Skip to main content
Elsevier Sponsored Documents logoLink to Elsevier Sponsored Documents
. 2011 Mar;5(2):133–137. doi: 10.1016/j.fsigen.2010.10.003

Application of a west Eurasian-specific filter for quasi-median network analysis: Sharpening the blade for mtDNA error detection

Bettina Zimmermann a, Alexander Röck b, Gabriela Huber a, Tanja Krämer c, Peter M Schneider c, Walther Parson a,
PMCID: PMC3065003  PMID: 21067984

Abstract

The application of quasi-median networks provides an effective tool to check the quality of mtDNA data. Filtering of highly recurrent mutations prior to network analysis is required to simplify the data set and reduce the complexity of the network. The phylogenetic background determines those mutations that need to be filtered. While the traditional EMPOPspeedy filter was based on the worldwide mtDNA phylogeny, haplogroup-specific filters can more effectively highlight potential errors in data of the respective (sub)-continental region. In this study we demonstrate the performance of a new, west Eurasian filter EMPOPspeedyWE for the fine-tuned examination of data sets belonging to macrohaplogroup N that constitutes the main portion of mtDNA lineages in Europe. The effects on the resulting network of different database sizes, high-quality and flawed data, as well as the examination of a phylogenetically distant data set, are presented by examples. The analyses are based on a west Eurasian etalon data set that was carefully compiled from more than 3500 control region sequences for network purposes. Both, etalon data and the new filter file, are provided through the EMPOP database (www.empop.org).

Keywords: mtDNA population data, West Eurasia, Network analysis, Filter analysis, Error detection, EMPOP

1. Introduction

Mitochondrial (mt) DNA data generation is challenging and prone to error [1]. Despite guidelines for failsafe mtDNA typing [2], serious problems are abundant and can lead to severe misunderstandings and errors in interpretation [1]. Consequently, there is a need for quality control to prevent the release of erroneous mtDNA data.

══════

- _WHAT IS EXPECTED_:
Copy the passage of the mtDNA network-filter article starting at "Mitochondrial (mt) DNA" and ending at "erroneous mtDNA data.", word for word.

- _SOURCE INFORMATION_:
══════

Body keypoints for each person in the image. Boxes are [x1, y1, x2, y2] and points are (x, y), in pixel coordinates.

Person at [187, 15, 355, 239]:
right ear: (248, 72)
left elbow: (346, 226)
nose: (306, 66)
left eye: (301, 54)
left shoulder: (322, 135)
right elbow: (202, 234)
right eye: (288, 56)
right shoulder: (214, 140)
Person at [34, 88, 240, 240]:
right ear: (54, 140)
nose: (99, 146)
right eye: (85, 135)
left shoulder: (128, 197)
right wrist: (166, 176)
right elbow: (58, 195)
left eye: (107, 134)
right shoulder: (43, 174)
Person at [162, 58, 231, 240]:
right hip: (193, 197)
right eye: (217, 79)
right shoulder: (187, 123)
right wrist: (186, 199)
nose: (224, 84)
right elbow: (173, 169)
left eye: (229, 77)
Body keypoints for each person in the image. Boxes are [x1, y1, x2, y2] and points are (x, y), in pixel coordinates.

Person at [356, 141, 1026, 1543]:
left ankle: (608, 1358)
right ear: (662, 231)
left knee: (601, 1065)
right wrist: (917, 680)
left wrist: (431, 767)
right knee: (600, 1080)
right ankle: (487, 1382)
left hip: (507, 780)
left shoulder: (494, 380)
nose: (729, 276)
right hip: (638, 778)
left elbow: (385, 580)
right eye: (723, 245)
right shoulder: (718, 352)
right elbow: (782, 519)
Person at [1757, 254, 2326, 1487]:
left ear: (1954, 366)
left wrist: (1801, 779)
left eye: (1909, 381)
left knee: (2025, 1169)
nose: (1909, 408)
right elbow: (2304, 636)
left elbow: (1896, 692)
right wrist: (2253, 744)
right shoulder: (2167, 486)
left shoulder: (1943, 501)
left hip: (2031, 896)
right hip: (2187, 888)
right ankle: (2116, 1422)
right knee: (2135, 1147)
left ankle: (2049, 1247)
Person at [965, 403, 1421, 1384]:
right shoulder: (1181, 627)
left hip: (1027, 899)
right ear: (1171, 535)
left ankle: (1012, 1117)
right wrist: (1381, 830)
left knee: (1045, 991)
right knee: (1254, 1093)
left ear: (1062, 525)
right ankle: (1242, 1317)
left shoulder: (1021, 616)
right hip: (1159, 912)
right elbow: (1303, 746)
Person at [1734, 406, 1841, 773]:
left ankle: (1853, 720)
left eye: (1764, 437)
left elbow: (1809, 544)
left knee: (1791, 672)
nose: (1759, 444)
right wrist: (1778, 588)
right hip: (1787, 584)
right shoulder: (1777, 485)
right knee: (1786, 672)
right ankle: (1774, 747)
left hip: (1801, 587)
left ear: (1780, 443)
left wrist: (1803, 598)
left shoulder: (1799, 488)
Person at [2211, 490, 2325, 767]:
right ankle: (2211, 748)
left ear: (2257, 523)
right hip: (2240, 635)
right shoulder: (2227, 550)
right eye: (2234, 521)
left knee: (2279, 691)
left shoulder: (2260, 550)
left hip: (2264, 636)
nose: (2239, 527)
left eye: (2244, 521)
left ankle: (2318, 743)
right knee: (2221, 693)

══════

- _YOUR SOLUTION_:
Mitochondrial (mt) DNA data generation is challenging and prone to error [1]. Despite guidelines for failsafe mtDNA typing [2], serious problems are abundant and can lead to severe misunderstandings and errors in interpretation [1]. Consequently, there is a need for quality control to prevent the release of erroneous mtDNA data.